ユナイテッドアローズ時代のふたりのキャリアは対照的。板谷さんはブランド運営に関わる要職を務めあげ、一方の武井さんは1992年に入社して以降、現場ひと筋で店頭に立ち続けた。つまり、互いに長所を持ち合うようにしてタッグを組んでオープンさせたのが、このチャコール TOKYOなのだ。

業界でも「品揃えに圧倒される!」「大人なTシャツが揃っている!」と評判のとおり、そのラインナップはバラエティに富んでいる。そして、全体的に落ち着いた印象のアイテムが揃うのも特徴的だ。

すごい量のTシャツ! でも、定番色ばかりだから落ち着いた印象だ。

オッサンともなると、Tシャツ選びには頭を悩まされがち。昔と違って派手なデザインは選びにくくなったが、シンプルすぎてもツマラナイ。そこで役立つのがポケTなのだ。それを豊富なバリエーションから選べればなお良し。

チャコール TOKYOは、まさにそんなオッサンのかゆいところに手が届くショップなのだ。

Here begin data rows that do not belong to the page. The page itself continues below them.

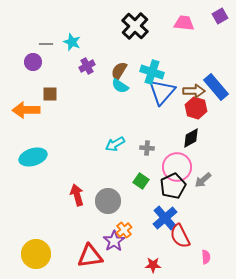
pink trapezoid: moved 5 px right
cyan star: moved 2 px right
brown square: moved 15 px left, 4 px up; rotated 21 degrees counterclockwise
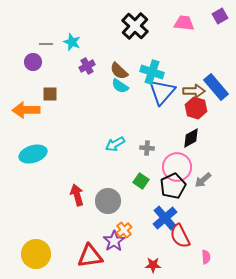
brown semicircle: rotated 78 degrees counterclockwise
cyan ellipse: moved 3 px up
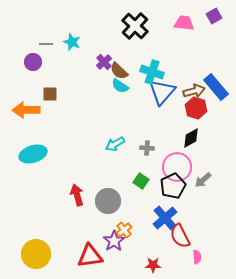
purple square: moved 6 px left
purple cross: moved 17 px right, 4 px up; rotated 14 degrees counterclockwise
brown arrow: rotated 15 degrees counterclockwise
pink semicircle: moved 9 px left
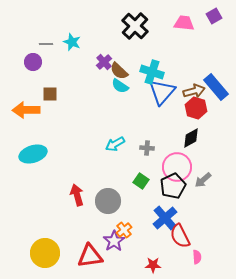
yellow circle: moved 9 px right, 1 px up
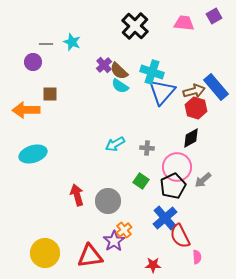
purple cross: moved 3 px down
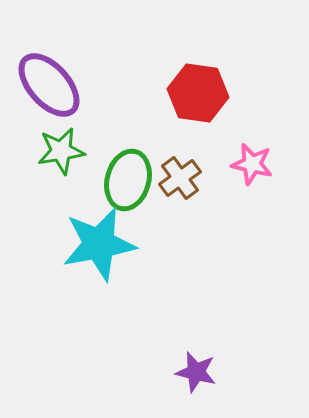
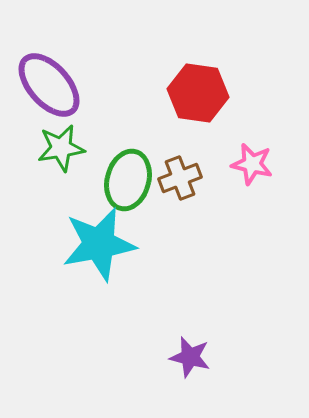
green star: moved 3 px up
brown cross: rotated 15 degrees clockwise
purple star: moved 6 px left, 15 px up
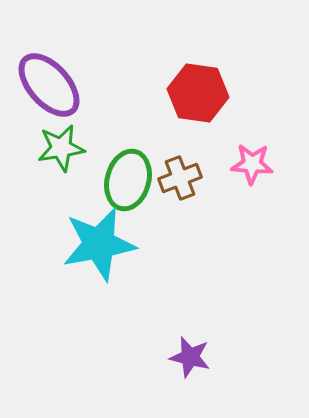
pink star: rotated 9 degrees counterclockwise
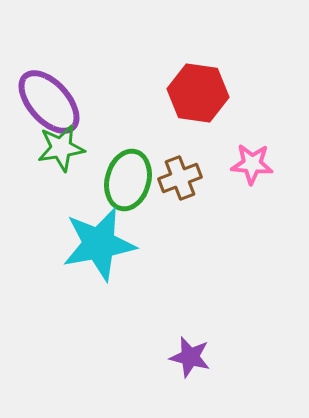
purple ellipse: moved 17 px down
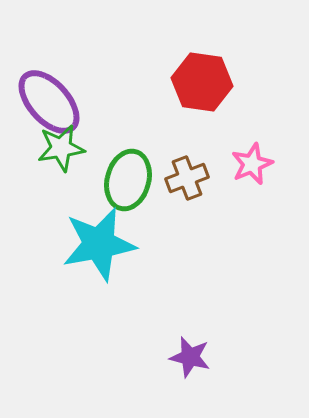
red hexagon: moved 4 px right, 11 px up
pink star: rotated 27 degrees counterclockwise
brown cross: moved 7 px right
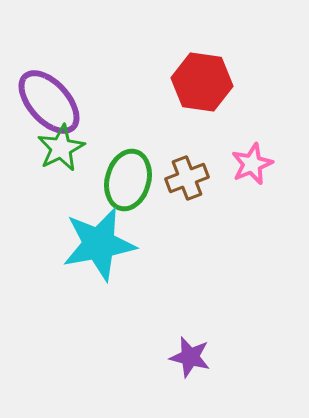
green star: rotated 18 degrees counterclockwise
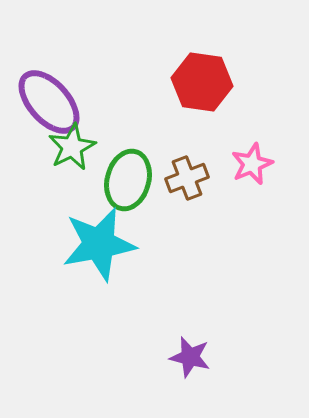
green star: moved 11 px right, 1 px up
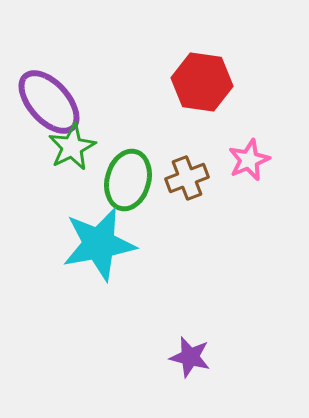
pink star: moved 3 px left, 4 px up
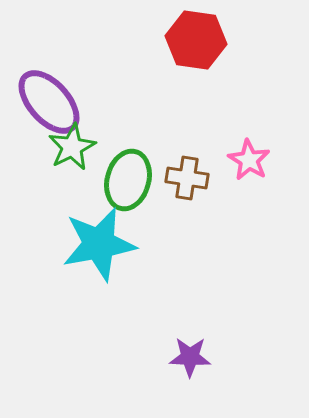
red hexagon: moved 6 px left, 42 px up
pink star: rotated 18 degrees counterclockwise
brown cross: rotated 30 degrees clockwise
purple star: rotated 12 degrees counterclockwise
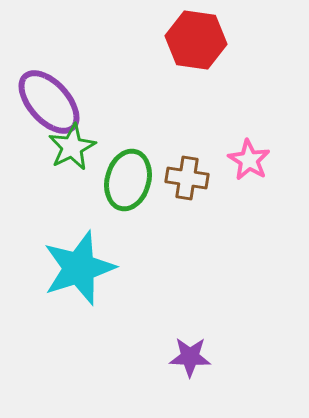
cyan star: moved 20 px left, 24 px down; rotated 8 degrees counterclockwise
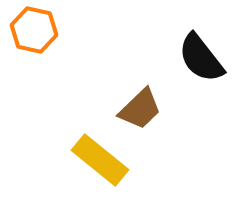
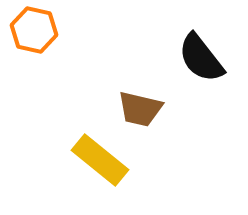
brown trapezoid: rotated 57 degrees clockwise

店長兼バイヤーの武井さん。ファッションの知識を活かした接客力は別格だ。

また「店長の武井さんの人柄も魅力」という声も多く、決して洋服屋が多くない広尾という立地にも関わらず、服好きが通う店として認知され始めている。

チャコール TOKYO
場所:東京都港区南麻布4-2-48 MAビル1F
電話:03-6432-5267
営業:11:00~20:00
(日曜、祝日は11:00~19:00)
不定休

ファッション好きが高じてオープンした、その道のプロたちのパーソナルショップ。彼らの情熱とこだわりが凝縮されたショップに、同世代の皆さんもぜひ一度足を運んでみてはいかが?